We run contract tests on TeamCity. With a big number of micro­ser­vices, we had an even bigger number of contract tests, each with their own build confi­gu­ration. Unfort­u­nately the build confi­gu­ra­tions were copy-pasted from each other, with some receiving updates over the time and others not. This issue was ignored so far, because there simply was very little incentive to fix it. However, I needed to pass in a new parameter to ALL build confi­gu­ra­tions and was faced with the problem of having to do it 150 times. Through the clunky web UI non the less => no way I’m doing this.

The idea

TeamCity has the Versioned Settings feature, allowing you to store all settings as Kotlin code in a git repository. With code I can simply use search and replace queries, meaning it does not matter how many build confi­gu­ra­tions I have to update, the work stays mostly the same.

This means I need to

  1. Activate the Versioned Settings feature
  2. Figure out the template, that fits all build confi­gu­ra­tions
  3. Adjust all build confi­gu­ra­tions to use the template

The imple­men­tation

Activate the Versioned Settings feature

Just follow the explana­tions from the documen­tation to do this. The current documen­tation is:

To enable it, go to Project Settings | Versioned Settings | Confi­gu­ration.

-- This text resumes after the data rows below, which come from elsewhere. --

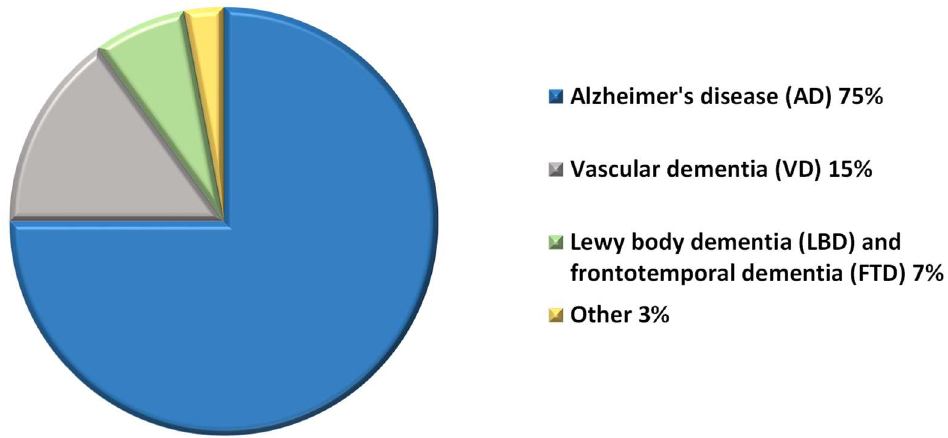
Figure 1. Graphical representation of types of dementia.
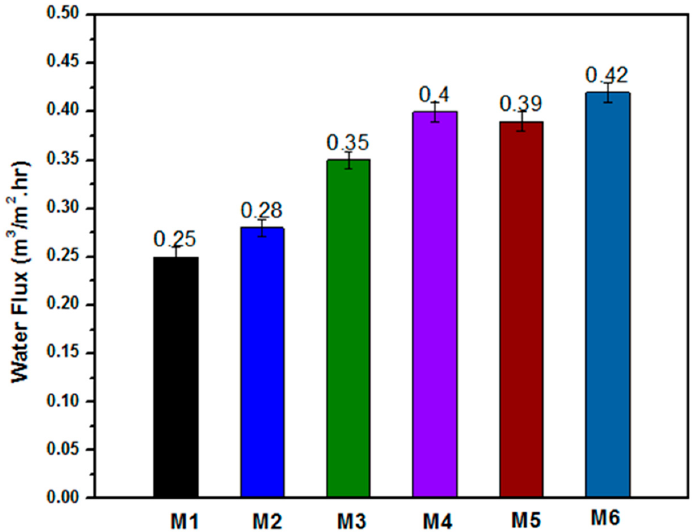
Figure 10. Water flux of the different membranes ( M1 to M6 ); results show water flux increase in treatment membranes.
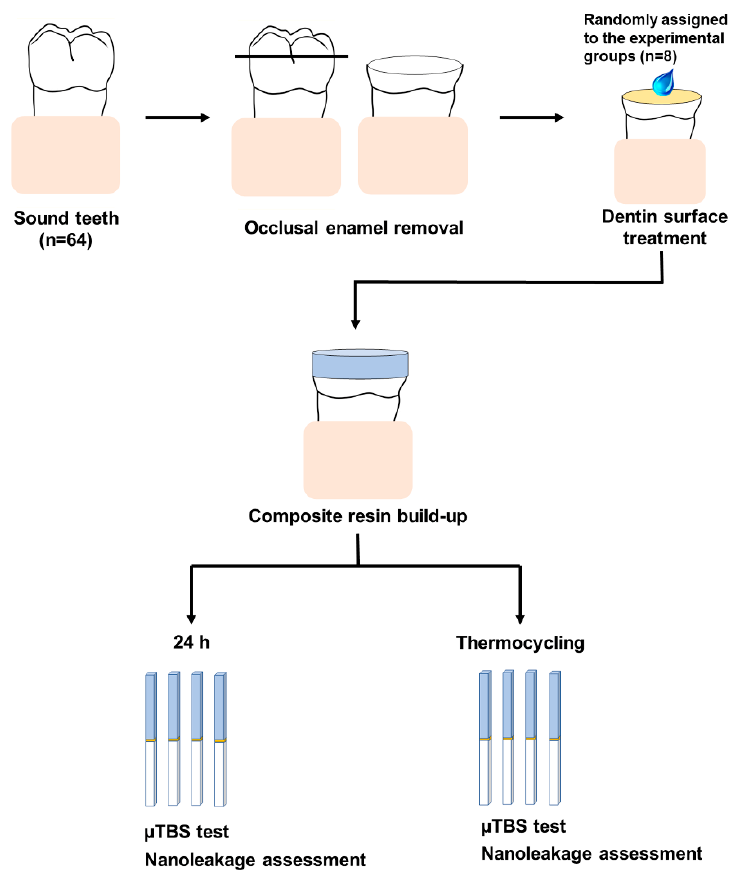
Figure 2. Schematic diagram illustrating the procedures for preparing the bonded specimens used in the microtensile bond strength and nanoleakage tests.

One problem I faced was that when using their Kotlin DSL as the code format, the ids need to be in the portable format, which was not the case. This can be achieved by regene­rating all ids. Be mindful of the warning shown before executing this.

Figure out the template

This was simply looking through a few build confi­gu­ra­tions and seeing which parts were mostly the same. In my case it were the vcs, steps, build features, and agent requi­re­ments. There were some diffe­rences, which I ascribed to them being outdated.

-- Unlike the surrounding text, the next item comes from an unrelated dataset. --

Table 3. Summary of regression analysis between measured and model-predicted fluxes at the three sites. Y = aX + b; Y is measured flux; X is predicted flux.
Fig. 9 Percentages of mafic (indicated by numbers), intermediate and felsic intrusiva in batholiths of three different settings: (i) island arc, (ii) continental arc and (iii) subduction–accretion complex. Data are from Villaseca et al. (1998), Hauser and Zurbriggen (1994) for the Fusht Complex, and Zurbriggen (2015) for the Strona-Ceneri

Adjust all build confi­gu­ra­tions to use the template

This part was done through a series of search and replace queries. I defined a custom search scope, which only included the build confi­gu­ra­tions, that should be changed. With this I used the “Replace in Files…” (⌘ + shift + R) with the above scope selected and could just replace it in all places.

Some of my queries were super simple like templates(_Self.buildTypes.DockerSupport) to templates(_Self.buildTypes.DockerContracttester). Others were some cursed regex, that worked most of the time, but required to verify the changes after­wards. Like steps\s*\{\n(.|\n)*(triggers) to $2, which removed the steps block. The (triggers) was needed, because I was not able to capture the closing brace properly, so I captured the next word following the brace and put it back with $2.

And that’s it. I did this in multiple itera­tions, starting with a single build confi­gu­ration and then all the ones from my team and then the ones from other teams. This way I could verify that the changes were correct and that the build confi­gu­ra­tions still worked, without impacting too many people at once.